* [Assigned task A]
According to the excerpt below on explaining robot decisions, what do concept activation vectors measure?
Start of Text excerpt
Similar inputs to a neural network result in similar activation patterns at a given layer. By projecting these activations into a human understandable representation, humans can explain how the neural networks work in certain aspects. To make such a projection, concept activation vectors (CAVs) can be used. They measure how sensitive a classifier’s output is to some activations in the direction of a concept of interest [6]. For instance, if the classification of a zebra image is more sensitive to some images of stripes than images of dots (i.e., the direction), then stripes play a more significant role in classifying a zebra. However, this classical notion in computer vision cannot be used in robotic decision-making for several reasons. First, robot actions can contain continuous control signals, for which CAVs are not defined. Second, they do not provide uncertainty estimates of explanations. Since an explainer will always provide an explanation, we do not know whether to trust them or not without uncertainty. To resolve the first issue, we redefine the concept for robotics in the form of input concepts and action concepts, which are subsequently used to resolve the later issue using Bayesian inference, through which we can estimate the uncertainty of the explanations. As illustrated in Fig. 1, we propose a method that assigns a metric to assess how well a given concept explains robot’s decisions. This metric also comes with an estimation of epistemic uncertainty of the explanation. We propose the following definitions before presenting the method.

Action Concepts: Defining action concepts helps us target specific robot behavior for which we seek explanations. Consider a pre-trained neural network model, $f(\cdot)$ , that provides outputs, $\mathbf{y}=f(\mathbf{x})$ , with $\mathbf{y}\in\mathbb{R}^{D}$ , for an input $\mathbf{x}$ . An action concept, $C_{A}$ , is a set of conditions that defines a subset of the output space a user is interested in analyzing. Formally, $C_{A}=\oplus_{d=1}^{D}\mathbf{y}_{d}$ for $\mathbf{y}_{d}\in\mathbb{R}_{d}\subseteq\mathbb{R}$ under logical operations, $\oplus$ , such as conjunction ( $\wedge$ ), disjunction ( $\vee$ ), and negation ( $\lnot$ ). In a manipulation example, a user might be interested in analyzing the behavior, where the end effector moves down-right while the gripper is open. In such a case, by overloading the notation $x,y$ to represent the cardinal direction in the robot’s physical space and opened gripper distance, $d$ , the action concepts can be defined as $C_{A}=\left(\frac{\mathrm{d}x}{\mathrm{d}t}>0\right)\wedge\left(\frac{\mathrm{% d}z}{\mathrm{d}t}<0\right)\wedge\left(d>0.5\right)$ . Action concepts help us isolate the decisions or behaviors that we are interested in explaining.
End of Text excerpt
* [Assigned task B]
Which lines of the listing below contain the string "temperature"? Report each of them in full.
Start of Extracted information
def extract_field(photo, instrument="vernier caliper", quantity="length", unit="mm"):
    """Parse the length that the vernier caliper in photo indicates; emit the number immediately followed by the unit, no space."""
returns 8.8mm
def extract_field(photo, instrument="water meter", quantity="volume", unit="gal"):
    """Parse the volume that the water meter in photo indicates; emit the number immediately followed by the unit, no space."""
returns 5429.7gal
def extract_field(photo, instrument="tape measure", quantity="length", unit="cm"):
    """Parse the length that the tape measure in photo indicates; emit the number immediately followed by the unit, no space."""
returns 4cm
End of Extracted information
Start of Extracted information
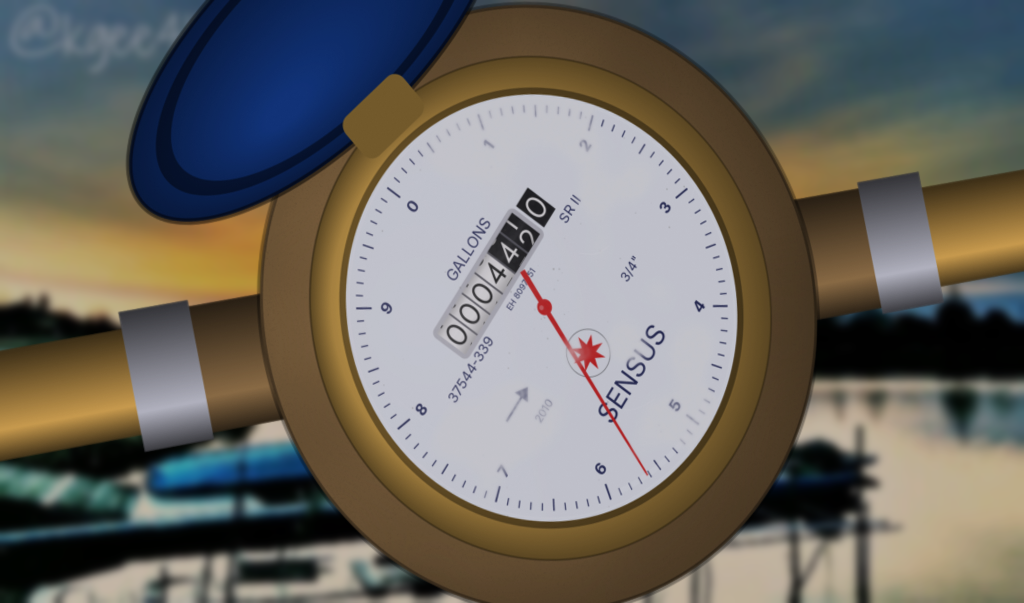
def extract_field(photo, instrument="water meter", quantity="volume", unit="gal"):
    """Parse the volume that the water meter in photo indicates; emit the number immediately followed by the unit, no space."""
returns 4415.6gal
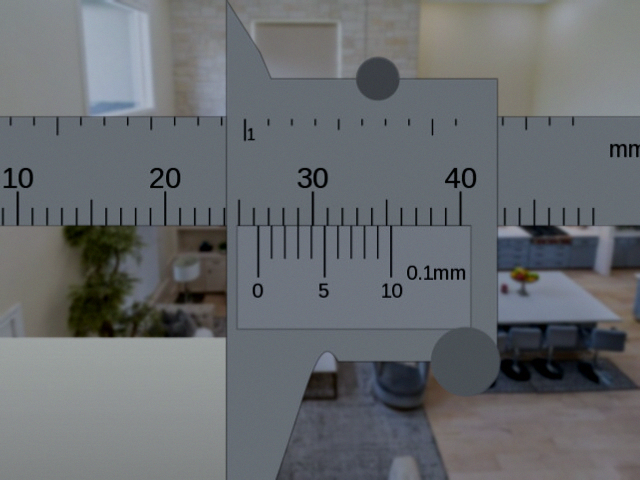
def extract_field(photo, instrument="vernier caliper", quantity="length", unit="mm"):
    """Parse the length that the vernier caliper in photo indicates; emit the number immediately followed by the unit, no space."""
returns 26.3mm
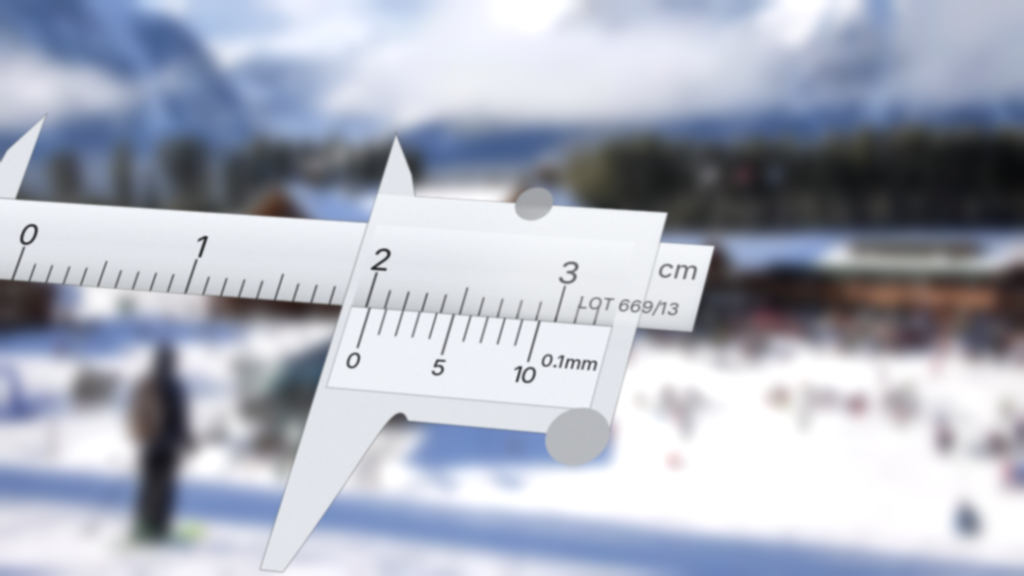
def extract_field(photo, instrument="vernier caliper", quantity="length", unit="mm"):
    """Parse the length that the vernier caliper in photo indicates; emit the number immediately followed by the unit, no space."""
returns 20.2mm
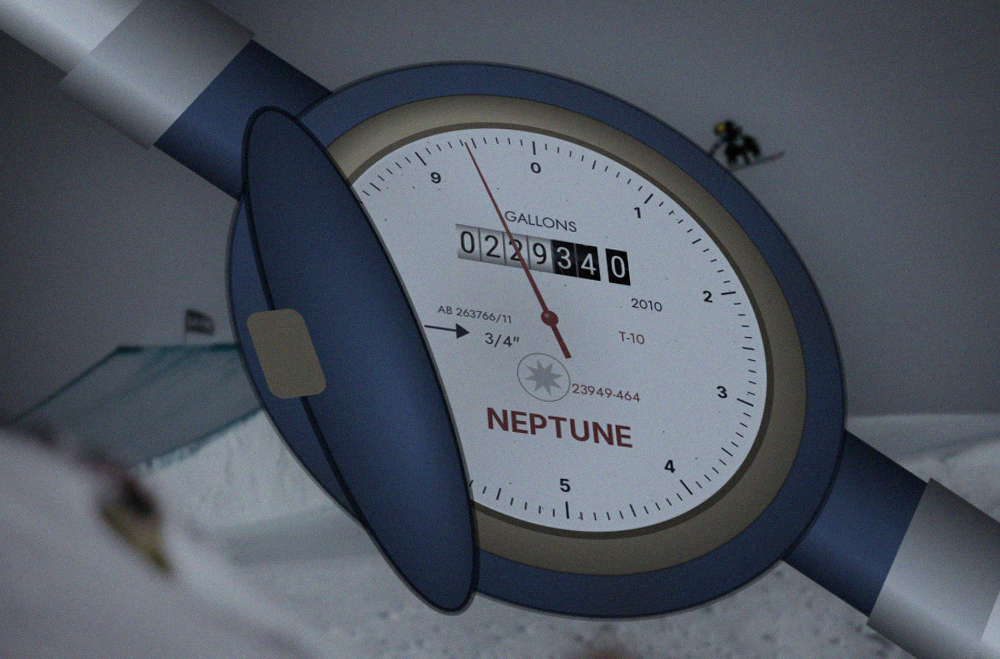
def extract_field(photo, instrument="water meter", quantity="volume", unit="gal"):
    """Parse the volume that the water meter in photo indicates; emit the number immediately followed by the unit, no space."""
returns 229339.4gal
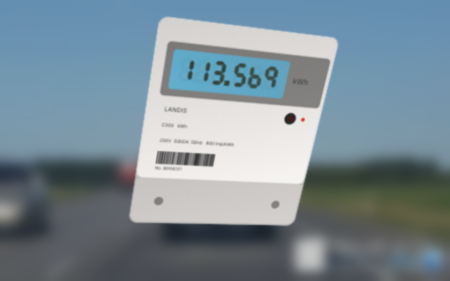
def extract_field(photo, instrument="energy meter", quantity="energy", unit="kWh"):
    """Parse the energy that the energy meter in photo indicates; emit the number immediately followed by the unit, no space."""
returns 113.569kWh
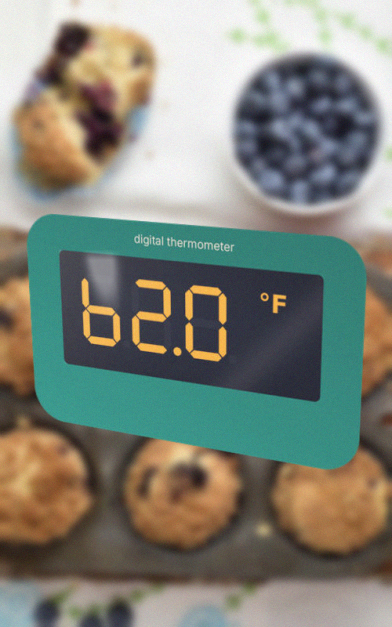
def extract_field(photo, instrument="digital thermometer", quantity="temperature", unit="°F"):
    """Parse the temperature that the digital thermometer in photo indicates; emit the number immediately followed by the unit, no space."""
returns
End of Extracted information
Start of Extracted information
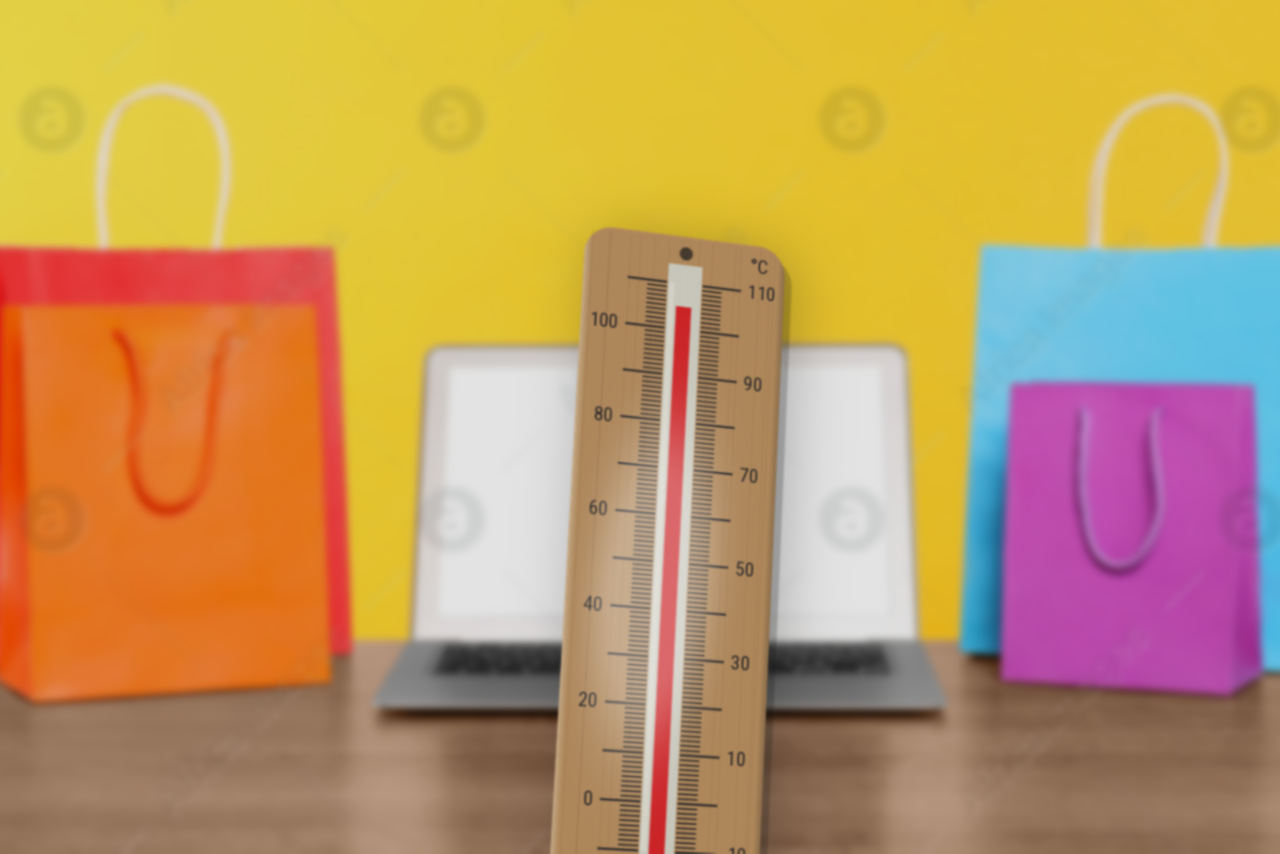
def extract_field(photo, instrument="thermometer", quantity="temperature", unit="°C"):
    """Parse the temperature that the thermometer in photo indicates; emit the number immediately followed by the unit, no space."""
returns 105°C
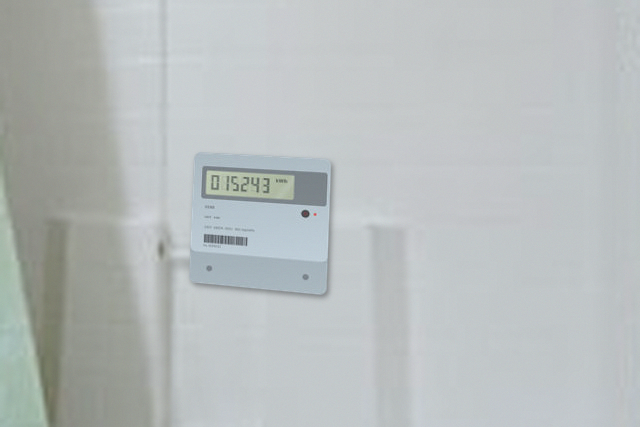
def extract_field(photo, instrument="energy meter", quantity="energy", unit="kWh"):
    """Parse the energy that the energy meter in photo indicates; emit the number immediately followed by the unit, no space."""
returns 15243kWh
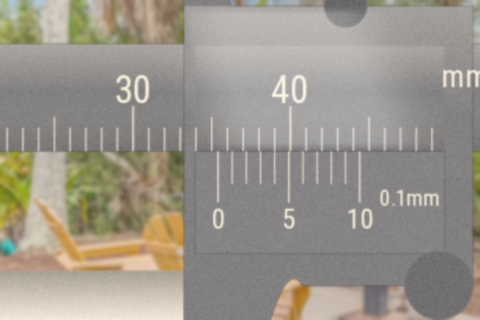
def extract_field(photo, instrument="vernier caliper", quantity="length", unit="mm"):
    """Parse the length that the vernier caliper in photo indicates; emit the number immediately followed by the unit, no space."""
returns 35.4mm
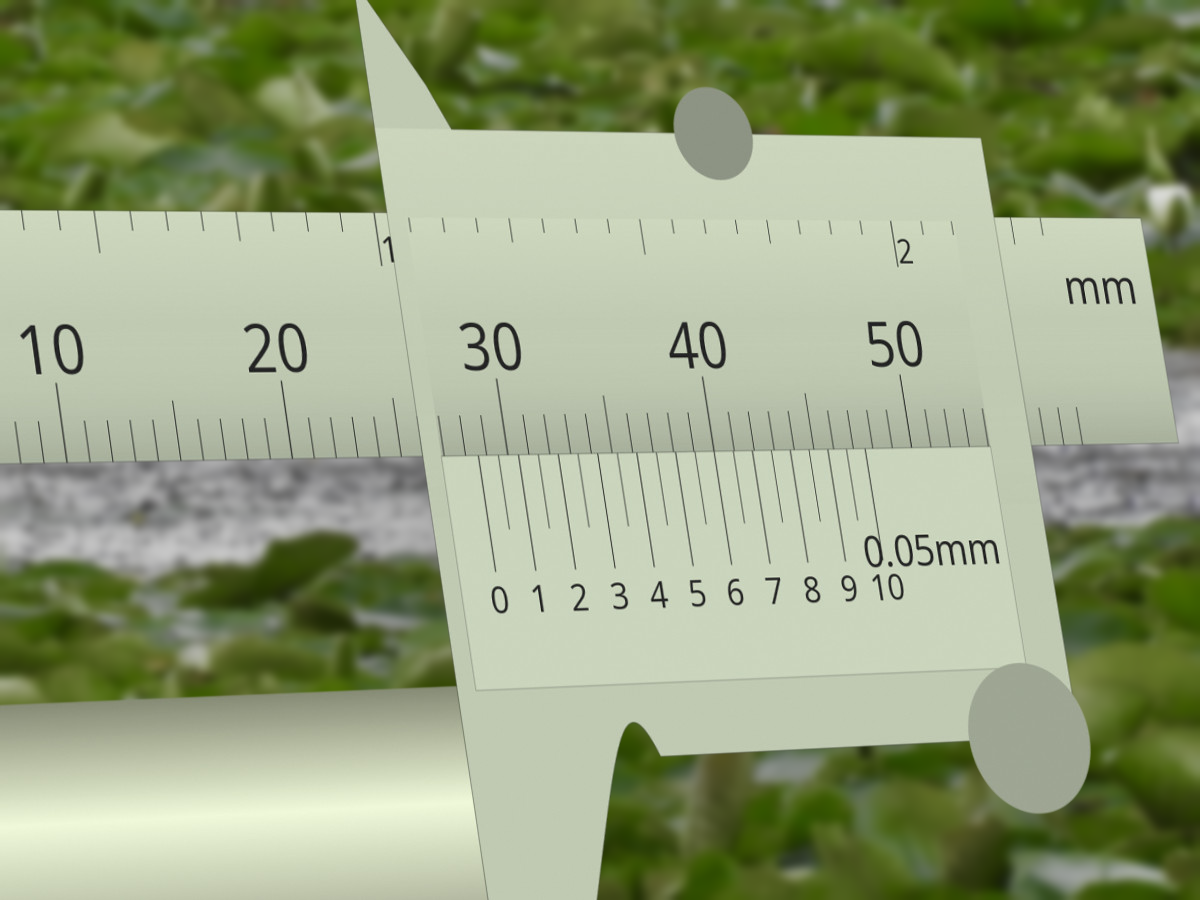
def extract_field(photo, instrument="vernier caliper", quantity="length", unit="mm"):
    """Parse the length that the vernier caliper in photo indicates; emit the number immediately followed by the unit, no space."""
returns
End of Extracted information
* [Result A]
They measure how sensitive a classifier's output is to some activations in the direction of a concept of interest.

* [Result B]
def extract_field(photo, instrument="digital thermometer", quantity="temperature", unit="°F"):
    """Parse the temperature that the digital thermometer in photo indicates; emit the number immediately followed by the unit, no space."""
def extract_field(photo, instrument="thermometer", quantity="temperature", unit="°C"):
    """Parse the temperature that the thermometer in photo indicates; emit the number immediately followed by the unit, no space."""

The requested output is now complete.